Summer of Fire - Linda Jacobs [8]
The chopper capsized, rolling over onto the open rear door. The numbing rush climbed past Deering’s waist.
During his offshore safety training, the clear warmth of a swimming pool had made it easy to do the drill. As the training cage submerged, you reached your right hand for an orientation point on the door handle and placed your left on the seat belt beside the buckle. Not easy to do while they flipped you upside down, so they made you do it until you got it right, or the instructor gave you a break.
Today he couldn’t buy one.
Deering looked down at his left hand in the rising water, at the bandage where he’d had a skin cancer removed three weeks ago. He’d spent a little time thinking about mortality, and had somehow omitted telling his wife, Georgia, about the diagnosis.
Better he should have waited for today if he wanted to think about dying.
His aircraft rolled upside down and he tried to keep track of his life jacket.
Wait . . . wait . . .
All those years, Georgia had waited and worried, first during Nam when a shitload of guys got Dear Johns, then later when he’d flown timber charters and forest fires all over the West. Petite Georgia’s coppery hair shone like the sun, even at night. Today she was probably at their home in Lava Hot Springs, Idaho tending her summer garden beside the Portneuf River.
Cold water covered Deering’s mouth and nose.
Count it out. One cucumber, two cucumber.
At least to eight while the craft’s inverted.
Deering pushed on the door handle. The force of water pressed back.
Hell, he hadn’t done anything by the book today.

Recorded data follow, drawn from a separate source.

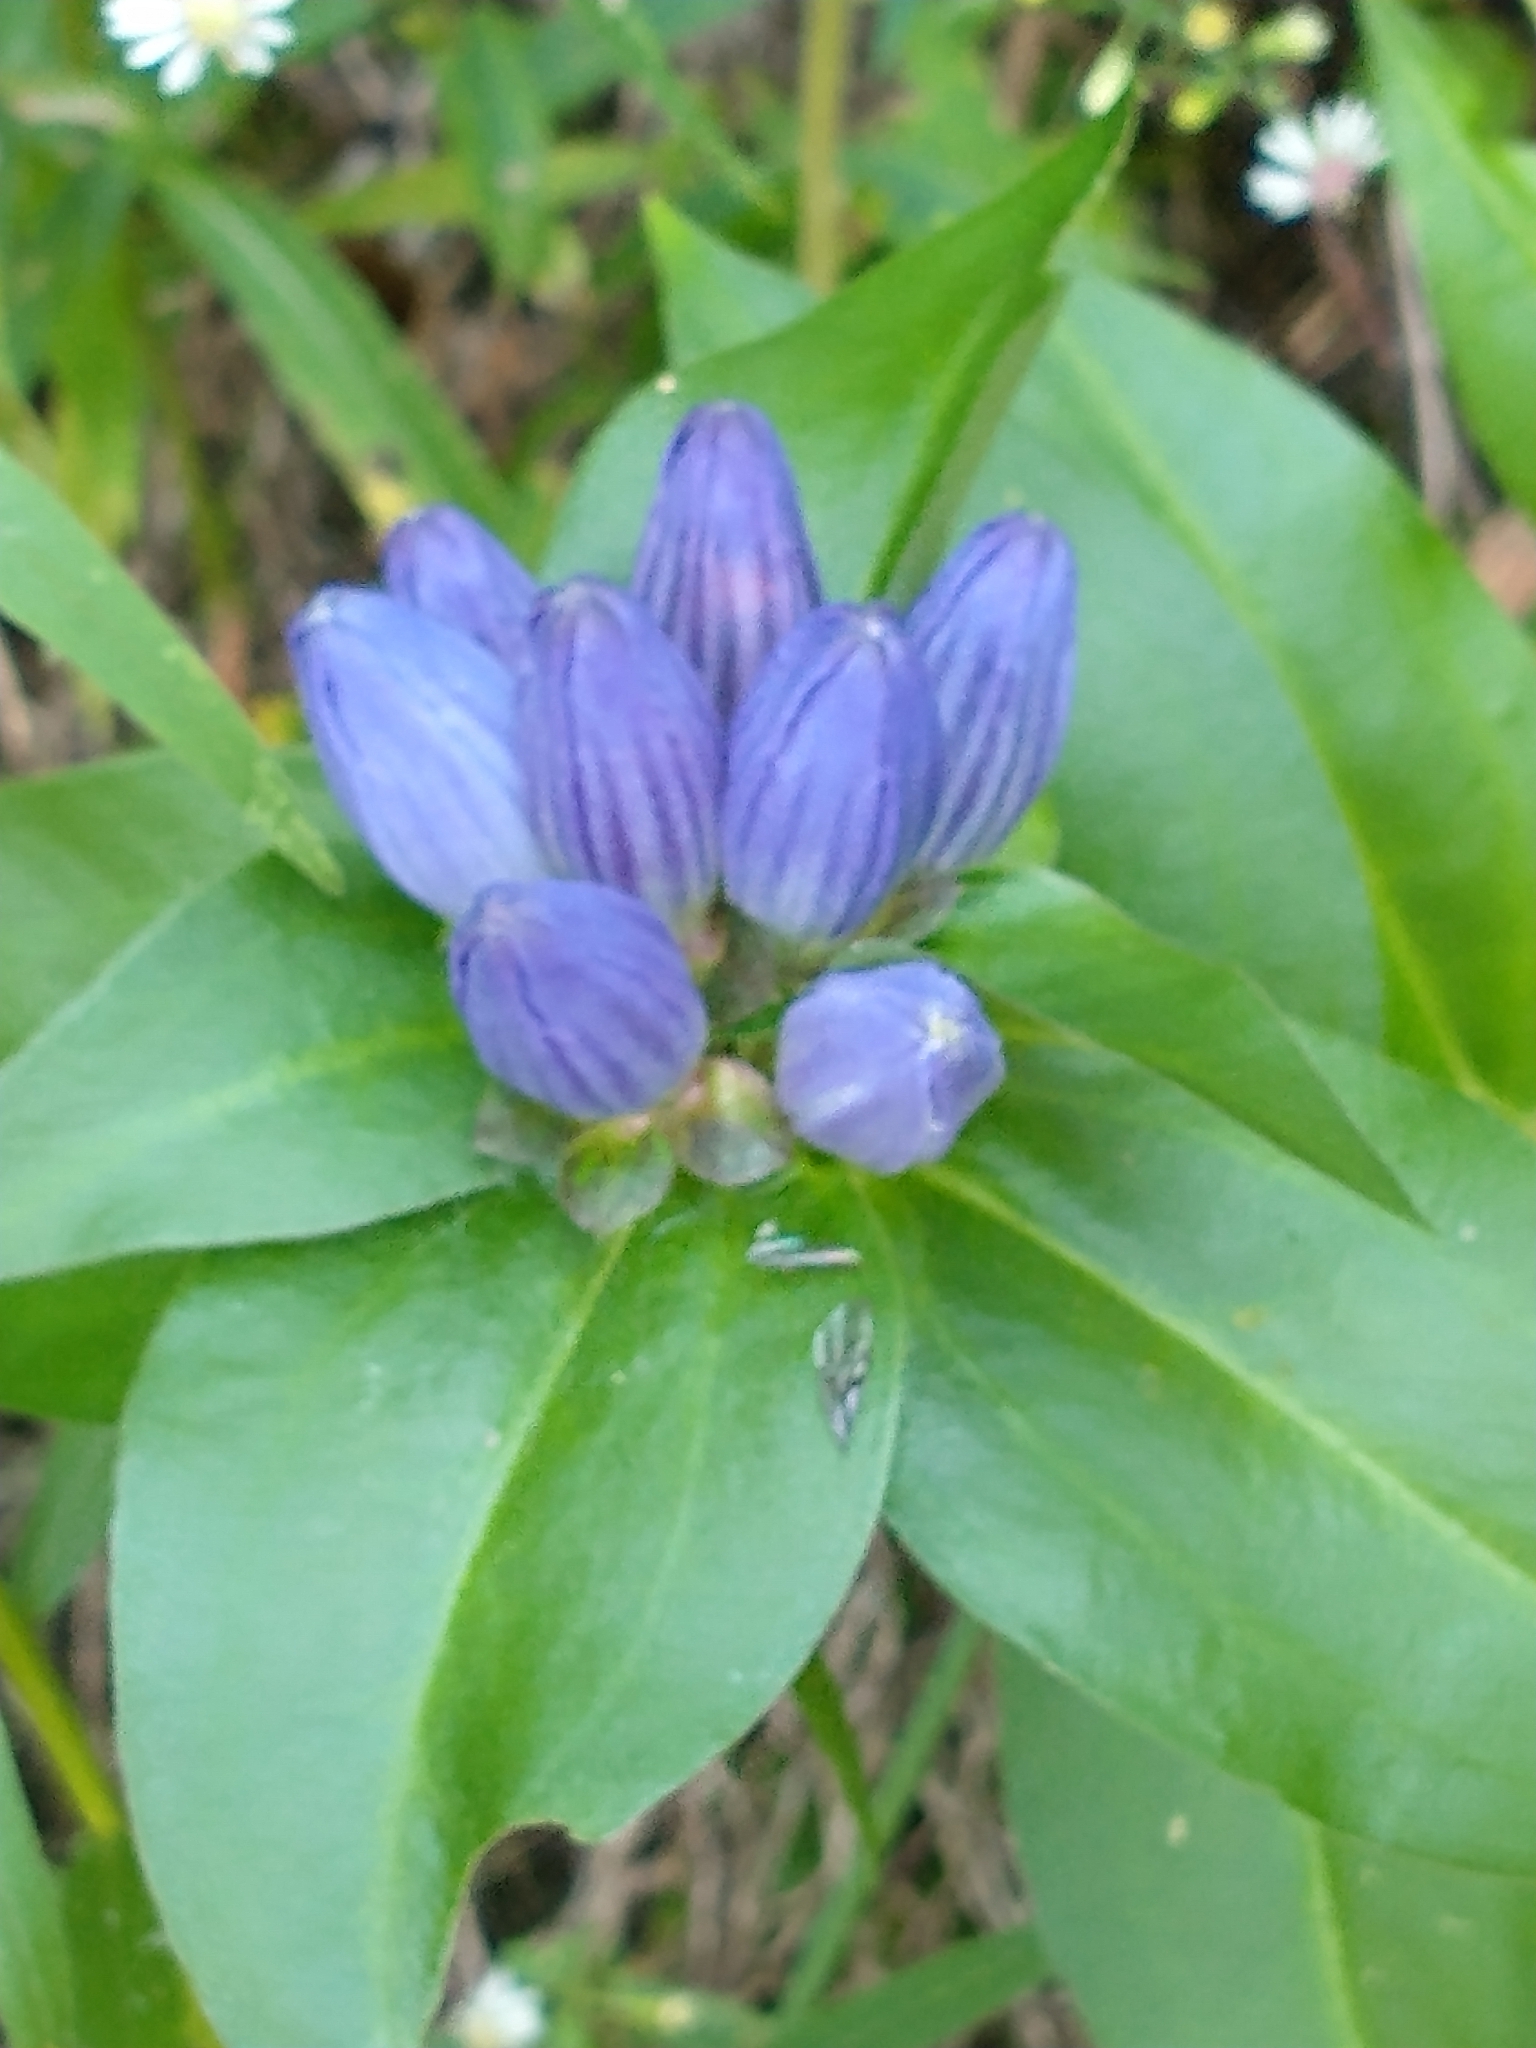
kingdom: Plantae
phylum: Tracheophyta
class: Magnoliopsida
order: Gentianales
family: Gentianaceae
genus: Gentiana
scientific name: Gentiana clausa
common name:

Why not swim out through the rear door?
Halfway through the space between the front seats, he found out why not as his flight suit snagged on the collective. He told himself he had plenty of air, that it had only been around twenty seconds since the water had flooded his face. The lake was clear, but he couldn’t see anything through the rush of bubbles.
Pressure and darkness came down and desperation swelled. The chopper dropped steadily while he tried to ease the pain in his ears by clearing them. As the water grew colder, he kicked harder, smacking his head smartly on his way out through the rear door.
Free of the cabin, Deering fought toward the surface, still carrying the life jacket. He secured the strap around his wrist and pulled down hard on the toggles that inflated it. The extra lift nearly tore it away, but he managed to hold on as he accelerated through the brightening water.
His head broke the surface and he inhaled deeply, enjoying the draught better than the first sip of any beer he’d ever cracked. Before he could celebrate, he had more trouble. He struggled to lay the unwieldy vest open on the water and get his right hand through it. His arm, already growing heavy and numb, would not slide into the hole. Hugging the vest to his chest, he floated on his back.
Smoke billowed into the sky; an ironic parody of the towering cumulus that everyone prayed might bring rain.
Deering raised his head to see how far it was to the timbered shore. It looked like a long goddamn swim. The old adage about staying with the aircraft didn’t apply when it was probably still drifting down through the almost three hundred feet of water his map had indicated was in West Thumb.
Georgia would be crazy. The Bell was a long way from paid for and the insurance company was going to be all over his ass.
He stirred his arms and legs, treading water in a three-sixty looking for Steve Haywood. His spirits sank further as he remembered that his passenger’s life vest rested beneath the left front seat of the Bell, on its way to the bottom.